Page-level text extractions

:::::

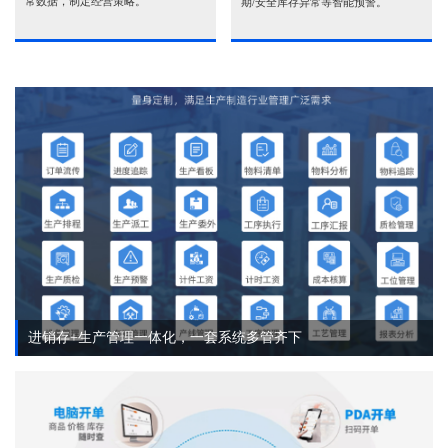
常数据，制定经营策略。
期/安全库存异常等智能预警。
进销存+生产管理一体化，一套系统多管齐下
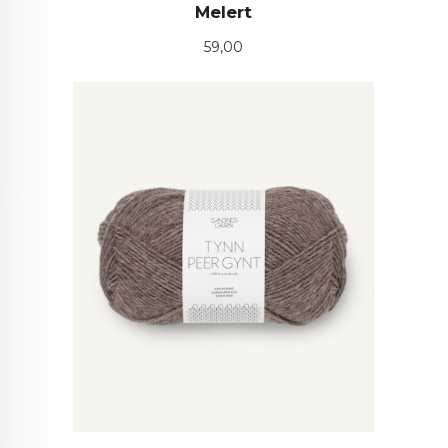
Melert
Pris
59,00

:::::

*Problem description*. Although the records above contain pictures, output every line exactly and leave the pictures out.

*Task answer*.
常数据，制定经营策略。
期/安全库存异常等智能预警。
进销存+生产管理一体化，一套系统多管齐下
Melert
Pris
59,00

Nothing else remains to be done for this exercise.